• TEXT PROVIDED
---

This is pretty cool.. The flying dog!
So you have a new mountain bike, your Girlfriend/ boyfriend has a new mountain bike. You're ready to hit the trails right?? Unfortunately, it's just not that easy..
There are a few things that most people don't realize when they buy a new mountain bike. If you are new to mountain biking it's hard to know what to expect from your mountain bike. How should it feel? Where should the seat be? Are the levers on your handle bars in the best spot? Is the sag on your suspension set correctly? What the hell is 'sag'?
These are all questions that I had no idea about when I got my first mountain bike. How are you supposed to know if no body tells you? Here is a very basic blow by blow on bike set up. Have your bike working for you to its full potential! BEWARE: there is some unavoidable jargon to navigate...
Ok first things first -
There is a very simple way to get an approximate height of your seat so that when you are pedaling up hill, you are being as efficient as can be. From here you can move the seat UP or DOWN a touch to what feels perfect. All you need to do is loosen off the seat post, lean over your bike so that your saddle is in your armpit, and your middle finger is on the bolt that goes through your bottom bracket. This is about your perfect climbing position! DONE
Next thing is, you want to be strong -
To get the most out of your flash new mountain bike, sometimes you must throw away old habits. Most new mountain bikes now come with hydraulic disc brakes. They are the brakes that motor bikes have. They use hydraulic fluid instead of a stretchy cable to drive the brake pads onto the Rotor or Disc. With this great technological advancement it means that you need less pressure on the brake lever to get maximum braking. Remember as a kid you almost had to squeeze the lever with your whole hand? OLD HABIT! Now with your flash new mountain bike, you really only need ONE FINGER! I know, it doesn't sound right.. this can be your NEW HABIT. Just using one finger to brake means that you can use the other three to hold on to your handlebars. Pretty important in order to still be able to control your mountain bike. To really adopt this new habit, your going to need to slide your leavers into the correct position on the handlebars. Loosen off your leaver. Hold onto your grips where feels comfortable. Stick out your index finger and slide the lever along the bar until it is just in the groove behind your first knuckle. Depending on if you're more of an XC or DH rider will depend on the angle you have your fore arms on, therefore the angle you have your lever on. Once it feels good, tighten it up. NOW you are up with the times and you will feel all that new control of A) your brakes working well, and B) being able to comfortable hold on to your handlebars C) you are ready to start working on your new skills!

---

(Data items)
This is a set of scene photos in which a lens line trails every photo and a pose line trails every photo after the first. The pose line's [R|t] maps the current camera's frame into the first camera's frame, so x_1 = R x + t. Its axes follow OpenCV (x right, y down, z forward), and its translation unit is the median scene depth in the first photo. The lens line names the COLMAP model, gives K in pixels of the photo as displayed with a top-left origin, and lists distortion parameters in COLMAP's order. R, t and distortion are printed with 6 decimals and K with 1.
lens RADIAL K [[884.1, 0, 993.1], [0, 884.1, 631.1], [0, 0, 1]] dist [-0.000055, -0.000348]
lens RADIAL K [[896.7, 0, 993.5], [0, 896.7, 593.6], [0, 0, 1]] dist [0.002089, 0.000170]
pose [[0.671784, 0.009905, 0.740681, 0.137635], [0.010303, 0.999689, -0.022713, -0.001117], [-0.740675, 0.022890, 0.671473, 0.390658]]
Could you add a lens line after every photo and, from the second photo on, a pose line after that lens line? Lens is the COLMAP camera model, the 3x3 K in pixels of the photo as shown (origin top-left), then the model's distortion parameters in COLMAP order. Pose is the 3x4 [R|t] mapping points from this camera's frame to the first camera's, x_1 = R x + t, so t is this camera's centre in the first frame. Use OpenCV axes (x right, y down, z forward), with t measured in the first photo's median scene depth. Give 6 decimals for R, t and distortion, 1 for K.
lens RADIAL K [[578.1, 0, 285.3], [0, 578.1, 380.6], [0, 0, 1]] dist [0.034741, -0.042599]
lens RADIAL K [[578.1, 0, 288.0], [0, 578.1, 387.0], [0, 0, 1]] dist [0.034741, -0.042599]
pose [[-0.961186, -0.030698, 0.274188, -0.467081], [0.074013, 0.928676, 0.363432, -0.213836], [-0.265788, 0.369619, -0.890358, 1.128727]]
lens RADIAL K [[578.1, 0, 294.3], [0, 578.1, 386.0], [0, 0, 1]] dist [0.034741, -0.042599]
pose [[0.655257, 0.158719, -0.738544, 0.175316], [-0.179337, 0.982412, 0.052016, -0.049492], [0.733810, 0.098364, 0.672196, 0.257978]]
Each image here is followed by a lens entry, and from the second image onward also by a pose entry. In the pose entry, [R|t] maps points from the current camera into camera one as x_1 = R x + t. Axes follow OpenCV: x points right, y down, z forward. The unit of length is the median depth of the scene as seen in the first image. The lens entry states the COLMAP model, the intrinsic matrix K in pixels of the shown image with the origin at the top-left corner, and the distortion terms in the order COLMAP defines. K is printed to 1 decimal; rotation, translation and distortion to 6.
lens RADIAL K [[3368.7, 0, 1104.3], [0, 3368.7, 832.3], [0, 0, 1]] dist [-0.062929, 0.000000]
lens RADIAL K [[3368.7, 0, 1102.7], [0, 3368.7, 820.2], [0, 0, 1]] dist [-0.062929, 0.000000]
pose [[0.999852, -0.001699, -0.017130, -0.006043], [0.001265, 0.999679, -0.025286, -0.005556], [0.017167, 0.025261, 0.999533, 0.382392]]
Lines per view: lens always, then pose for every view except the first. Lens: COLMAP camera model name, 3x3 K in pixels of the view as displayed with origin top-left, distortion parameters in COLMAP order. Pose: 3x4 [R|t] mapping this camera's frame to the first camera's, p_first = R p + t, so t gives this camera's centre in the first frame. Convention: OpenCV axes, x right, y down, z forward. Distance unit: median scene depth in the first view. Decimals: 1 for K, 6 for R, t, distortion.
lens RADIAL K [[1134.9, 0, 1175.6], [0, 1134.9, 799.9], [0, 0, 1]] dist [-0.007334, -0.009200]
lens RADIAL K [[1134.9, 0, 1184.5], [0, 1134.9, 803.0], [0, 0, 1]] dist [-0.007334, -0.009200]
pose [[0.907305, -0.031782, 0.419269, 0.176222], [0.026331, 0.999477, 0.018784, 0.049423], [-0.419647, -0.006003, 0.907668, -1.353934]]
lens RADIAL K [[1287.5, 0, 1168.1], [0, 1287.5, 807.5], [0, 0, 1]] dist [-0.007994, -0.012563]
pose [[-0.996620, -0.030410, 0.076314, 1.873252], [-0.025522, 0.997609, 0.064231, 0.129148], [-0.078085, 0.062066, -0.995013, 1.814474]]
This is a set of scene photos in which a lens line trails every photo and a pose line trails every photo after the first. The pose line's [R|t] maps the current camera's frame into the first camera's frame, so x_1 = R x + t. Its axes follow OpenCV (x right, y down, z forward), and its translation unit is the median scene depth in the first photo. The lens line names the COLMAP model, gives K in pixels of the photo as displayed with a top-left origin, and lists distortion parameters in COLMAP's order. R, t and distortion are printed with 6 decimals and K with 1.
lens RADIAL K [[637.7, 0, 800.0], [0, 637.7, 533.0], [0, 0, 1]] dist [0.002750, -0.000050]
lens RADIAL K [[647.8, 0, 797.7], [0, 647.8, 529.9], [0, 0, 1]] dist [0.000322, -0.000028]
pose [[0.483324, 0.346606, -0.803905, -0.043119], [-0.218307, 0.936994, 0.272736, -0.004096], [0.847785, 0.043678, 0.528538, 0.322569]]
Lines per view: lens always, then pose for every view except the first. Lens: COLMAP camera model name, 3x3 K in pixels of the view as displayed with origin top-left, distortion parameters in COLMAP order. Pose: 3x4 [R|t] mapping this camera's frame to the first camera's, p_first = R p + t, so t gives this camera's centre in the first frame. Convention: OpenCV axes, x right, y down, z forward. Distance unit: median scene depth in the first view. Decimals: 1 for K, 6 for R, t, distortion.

---

• TASKS TO PERFORM
**A.** From the mountain bike setup text, set down word for word the part that opens with the words containing "These are all" and closes with "jargon to navigate...".
**B.** In the mountain bike setup text, list every question that appears in the paragraph beginning "There are a few things that most people don't realize".

• RESPONSES TO THE TASKS
**A.**
These are all questions that I had no idea about when I got my first mountain bike. How are you supposed to know if no body tells you? Here is a very basic blow by blow on bike set up. Have your bike working for you to its full potential! BEWARE: there is some unavoidable jargon to navigate...

**B.**
- How should it feel?
- Where should the seat be?
- Are the levers on your handle bars in the best spot?
- Is the sag on your suspension set correctly?
- What the hell is 'sag'?